Таисия Игоревна минуту смотрела на её ладонь, потом протянула стакан.
- Возьми! И держи, не отпускай. Ничего не говори, - добавила она, заметив, что Любаша собралась что-то спросить.
Любаша взяла стакан. Таисия Игоревна обхватила её руку вместе со стаканом обеими руками и замерла, глядя перед собой. Любаше показалось, что стакан мгновенно нагрелся и стал жечь ей руку. Она пискнула, попыталась отдёрнуть руку, но ей не позволили. Она с испугом повернулась к Борису. С того мигом слетело всё добродушие, он напрягся и привстал с места. Любаша протянула вторую руку, чтобы оттолкнуть, но Таисия Игоревна властно сказала:
- Нет! Не двигайся! И ты не шевелись! - она глянула на Бориса и тот замер, схватившись за край стола.
Через несколько секунд жжение прекратилось, и стакан опять стал холодный. На Любашу навалилась такая усталость, что она чуть не свалилась головой на стол. Но, пересилила себя и выпрямилась. Таисия Игоревна отпустила её руку.

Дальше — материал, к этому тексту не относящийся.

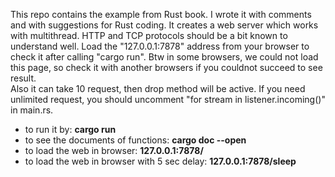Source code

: This repo contains the example from Rust book. I wrote it with comments and with suggestions for Rust coding.
It creates a web server which works with multithread. HTTP and TCP protocols should be a bit known to understand well. 
Load the "127.0.0.1:7878" address from your browser to check it after calling "cargo run".
Btw in some browsers, we could not load this page, so check it with another browsers if you couldnot succeed to see result.  
Also it can take 10 request, then drop method will be active. If you need unlimited request, you should uncomment "for stream in listener.incoming()" in main.rs.

- to run it by: **cargo run**
- to see the documents of functions: **cargo doc --open** 
- to load the web in browser: **127.0.0.1:7878/** 
- to load the web in browser with 5 sec delay: **127.0.0.1:7878/sleep**
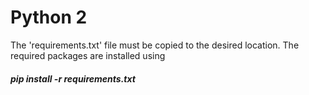 # Python 2 

The 'requirements.txt' file must be copied to the desired location. The required packages are installed using
##### pip install -r requirements.txt
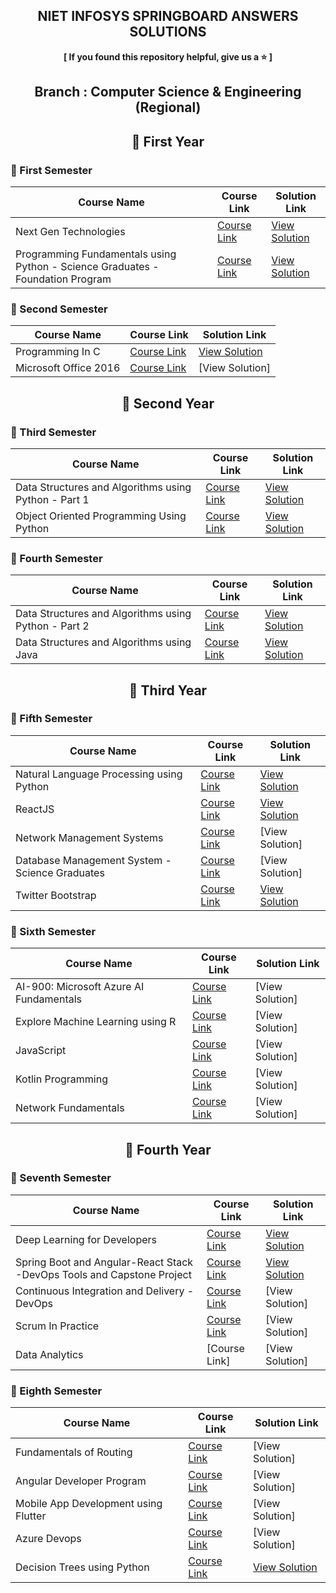 <div align="center">

  ## NIET INFOSYS SPRINGBOARD ANSWERS SOLUTIONS

  <p align="center"> <b> [ If you found this repository helpful, give us a ⭐️ ] </b> </p>

  ## Branch : Computer Science & Engineering (Regional)

  ## 🔷 First Year  

</div>

### 🔸 First Semester

| Course Name                                      | Course Link | Solution Link |
|------------------------------------------------|-------------|---------------|
| Next Gen Technologies                        | [Course Link](https://infyspringboard.onwingspan.com/web/en/app/toc/lex_auth_01255932461115801653_shared/overview) | [View Solution](https://github.com/DevGoyalG/NIET-Infosys-Springboard/tree/main/Next%20Gen%20Technologies) |
| Programming Fundamentals using Python - Science Graduates - Foundation Program                 | [Course Link](https://infyspringboard.onwingspan.com/web/en/app/toc/lex_auth_0127412552654028801068_shared/overview) | [View Solution](https://github.com/DevGoyalG/NIET-Infosys-Springboard/tree/main/Programming%20Fundamentals%20using%20Python%20-%20Science%20Graduates%20-%20Foundation%20Program) |

### 🔸 Second Semester

| Course Name                                      | Course Link | Solution Link |
|------------------------------------------------|-------------|---------------|
| Programming In C                        | [Course Link](https://infyspringboard.onwingspan.com/web/en/app/toc/lex_auth_012996602861608960271_shared/overview) | [View Solution](https://github.com/DevGoyalG/NIET-Infosys-Springboard/tree/main/Programming%20in%20C) |
| Microsoft Office 2016                 | [Course Link](https://infyspringboard.onwingspan.com/web/en/app/toc/lex_auth_01384339925970944038247_shared/overview) | [View Solution] |

<div align="center">
  
  ## 🔷 Second Year
  
</div>

### 🔸 Third Semester

| Course Name                                      | Course Link | Solution Link |
|------------------------------------------------|-------------|---------------|
| Data Structures and Algorithms using Python - Part 1                 | [Course Link](https://infyspringboard.onwingspan.com/web/en/app/toc/lex_auth_0125409722749255681063_shared/overview) | [View Solution](https://github.com/DevGoyalG/NIET-Infosys-Springboard/tree/main/Data%20Structures%20and%20Algorithms%20using%20Python%20-%20Part%201) |
| Object Oriented Programming Using Python                        | [Course Link](https://infyspringboard.onwingspan.com/web/en/app/toc/lex_auth_0125409722749255681063_shared/overview) | [View Solution](https://github.com/DevGoyalG/NIET-Infosys-Springboard/tree/main/Object%20Oriented%20Programming%20using%20Python) |

### 🔸 Fourth Semester

| Course Name                                      | Course Link | Solution Link |
|------------------------------------------------|-------------|---------------|
| Data Structures and Algorithms using Python - Part 2                         | [Course Link](https://infyspringboard.onwingspan.com/web/en/app/toc/lex_auth_01384325804798771234443_shared/overview) | [View Solution](https://github.com/DevGoyalG/NIET-Infosys-Springboard/tree/main/Data%20Structures%20and%20Algorithms%20using%20Python%20-%20Part%202) |
| Data Structures and Algorithms using Java                 | [Course Link](https://infyspringboard.onwingspan.com/web/en/app/toc/lex_auth_01330146320172646421028_shared/overview) | [View Solution](https://github.com/DevGoyalG/NIET-Infosys-Springboard/tree/main/Data%20Structures%20and%20Algorithms%20using%20Java) |

<div align="center">
  
  ## 🔷 Third Year
  
</div>

### 🔸 Fifth Semester

| Course Name                                      | Course Link | Solution Link |
|------------------------------------------------  |-------------|---------------|
| Natural Language Processing using Python                         | [Course Link](https://infyspringboard.onwingspan.com/web/en/app/toc/lex_auth_0125953625493258244_shared/overview) | [View Solution](https://github.com/DevGoyalG/NIET-Infosys-Springboard/tree/main/Natural%20Language%20Processing%20using%20Python) |
| ReactJS                  | [Course Link](https://infyspringboard.onwingspan.com/web/en/app/toc/lex_10648877150323546000_shared/overview) | [View Solution](https://github.com/DevGoyalG/NIET-Infosys-Springboard/tree/main/ReactJS) |
| Network Management Systems                         | [Course Link](https://infyspringboard.onwingspan.com/web/en/app/toc/lex_24773256689095262000_shared/overview) | [View Solution] |
| Database Management System - Science Graduates                  | [Course Link](https://infyspringboard.onwingspan.com/web/en/app/toc/lex_auth_012808459282808832527_shared/overview) | [View Solution] |
| Twitter Bootstrap                         | [Course Link](https://infyspringboard.onwingspan.com/web/en/app/toc/lex_24029875493927956000_shared/overview) | [View Solution](https://github.com/DevGoyalG/NIET-Infosys-Springboard/tree/main/Twitter%20Bootstrap) |

### 🔸 Sixth Semester

| Course Name                                      | Course Link | Solution Link |
|------------------------------------------------  |-------------|---------------|
| AI-900: Microsoft Azure AI Fundamentals                         | [Course Link](https://infyspringboard.onwingspan.com/web/en/app/toc/lex_auth_013099438289641472409_shared/overview) | [View Solution] |
|  Explore Machine Learning using R                         | [Course Link](https://infyspringboard.onwingspan.com/web/en/app/toc/lex_10010825806395720000_shared/overview) | [View Solution] |
| JavaScript                        | [Course Link](https://infyspringboard.onwingspan.com/web/en/app/toc/lex_18109698366332810000_shared/overview) | [View Solution] |
| Kotlin Programming                         | [Course Link](https://infyspringboard.onwingspan.com/web/en/app/toc/lex_auth_0125699203121725449_shared/overview) | [View Solution] |
| Network Fundamentals                         | [Course Link](https://infyspringboard.onwingspan.com/web/en/app/toc/lex_auth_012683751296065536354_shared/overview) | [View Solution] |

<div align="center">
  
  ## 🔷 Fourth Year
  
</div>

### 🔸 Seventh Semester

| Course Name                                      | Course Link | Solution Link |
|------------------------------------------------|-------------|---------------|
| Deep Learning for Developers                         | [Course Link](https://infyspringboard.onwingspan.com/web/en/app/toc/lex_auth_01274814254931148859_shared/overview) | [View Solution](https://github.com/DevGoyalG/NIET-Infosys-Springboard/tree/main/Deep%20Learning%20for%20Developers) |
| Spring Boot and Angular-React Stack -DevOps Tools and Capstone Project                         | [Course Link](https://infyspringboard.onwingspan.com/web/en/app/toc/lex_auth_01269872058301644883_shared/overview) | [View Solution](https://github.com/DevGoyalG/NIET-Infosys-Springboard/tree/main/Spring%20Boot%20and%20Angular-React%20Stack%20-DevOps%20Tools%20and%20Capstone%20Project) |
| Continuous Integration and Delivery - DevOps                          | [Course Link](https://infyspringboard.onwingspan.com/web/en/app/toc/lex_auth_013538989171924992269_shared/overview) | [View Solution] |
| Scrum In Practice                         | [Course Link](https://infyspringboard.onwingspan.com/web/en/app/toc/lex_auth_012673833039093760592_shared/overview) | [View Solution] |
| Data Analytics                         | [Course Link] | [View Solution] |

### 🔸 Eighth Semester

| Course Name                                      | Course Link | Solution Link |
|------------------------------------------------|-------------|---------------|
| Fundamentals of Routing                         | [Course Link](https://infyspringboard.onwingspan.com/web/en/app/toc/lex_23055589336784556000_shared/overview) | [View Solution] |
| Angular Developer Program                         | [Course Link](https://infyspringboard.onwingspan.com/web/en/app/toc/lex_auth_01252530390265856018_shared/overview) | [View Solution] |
| Mobile App Development using Flutter                         | [Course Link](https://infyspringboard.onwingspan.com/web/en/app/toc/lex_auth_013194789269504000417_shared/overview) | [View Solution] |
| Azure Devops                         | [Course Link](https://infyspringboard.onwingspan.com/web/en/app/toc/lex_auth_012795695101108224220_shared/overview) | [View Solution] |
| Decision Trees using Python                        | [Course Link](https://infyspringboard.onwingspan.com/web/en/app/toc/lex_auth_0130828974237040647635_shared/overview) | [View Solution](https://github.com/DevGoyalG/NIET-Infosys-Springboard/tree/main/Introduction%20to%20ML%20and%20AI/Decision%20Trees%20using%20Python) |
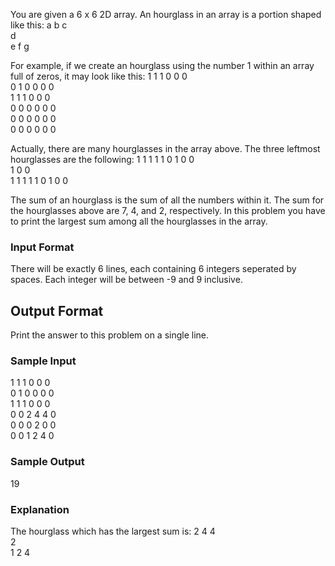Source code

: You are given a 6 x 6 2D array. An hourglass in an array is a portion shaped like this:
a b c  
  d  
e f g  

For example, if we create an hourglass using the number 1 within an array full of zeros, it may look like this:
1 1 1 0 0 0  
0 1 0 0 0 0  
1 1 1 0 0 0  
0 0 0 0 0 0  
0 0 0 0 0 0  
0 0 0 0 0 0  

Actually, there are many hourglasses in the array above. The three leftmost hourglasses are the following:
1 1 1     1 1 0     1 0 0  
  1         0         0  
1 1 1     1 1 0     1 0 0  

The sum of an hourglass is the sum of all the numbers within it. The sum for the hourglasses above are 7, 4, and 2, respectively.
In this problem you have to print the largest sum among all the hourglasses in the array.

### Input Format
There will be exactly 6 lines, each containing 6 integers seperated by spaces. Each integer will be between -9 and 9 inclusive.

## Output Format
Print the answer to this problem on a single line.

### Sample Input
1 1 1 0 0 0  
0 1 0 0 0 0  
1 1 1 0 0 0  
0 0 2 4 4 0  
0 0 0 2 0 0  
0 0 1 2 4 0  

### Sample Output
19

### Explanation
The hourglass which has the largest sum is:
2 4 4  
  2  
1 2 4  
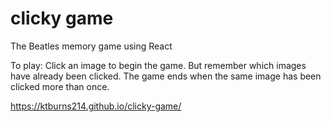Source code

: # clicky game

The Beatles memory game using React

To play: Click an image to begin the game. But remember which images have already been clicked. The game ends when the same image has been clicked more than once.

https://ktburns214.github.io/clicky-game/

- Сильная девочка. Удержалась! Всё. Больше болеть не будешь!
Боль, действительно, прошла. А вместе с ней - тошнота и слабость. Любаша вскочила. Дубровский тоже. Она была, не то чтобы напугана, скорей, изумлена.
- Как Вы это сделали? - потом опомнилась, - Ой! Спасибо! Правда, всё прошло! Это навсегда?
Борис сразу успокоился. Сел обратно. Таисия Игоревна улыбнулась. Кивнула. Потом встала, взяла стакан и пошла на кухню. Вернулась, но садиться не стала.
- Боренька, вам пора. Проводи её и сразу сюда. Понял?
- К тебе прийти?
- Да. Здесь переночуешь. Всё. Жду.
По дороге Борис сообщил, что он переходит работать в другое место. Как только придёт приказ о переводе. Любаша кивала, слушая в пол уха. Вспоминала свои ощущения, когда в её руке будто вскипела вода. Возле общаги Любаша опять почувствовала сильную усталость, просто резкий упадок сил. Поняла, почему его бабушка их так торопила. Он попрощался у двери.
- Завтра, в кафе, в пять! Если не приду, не волнуйся.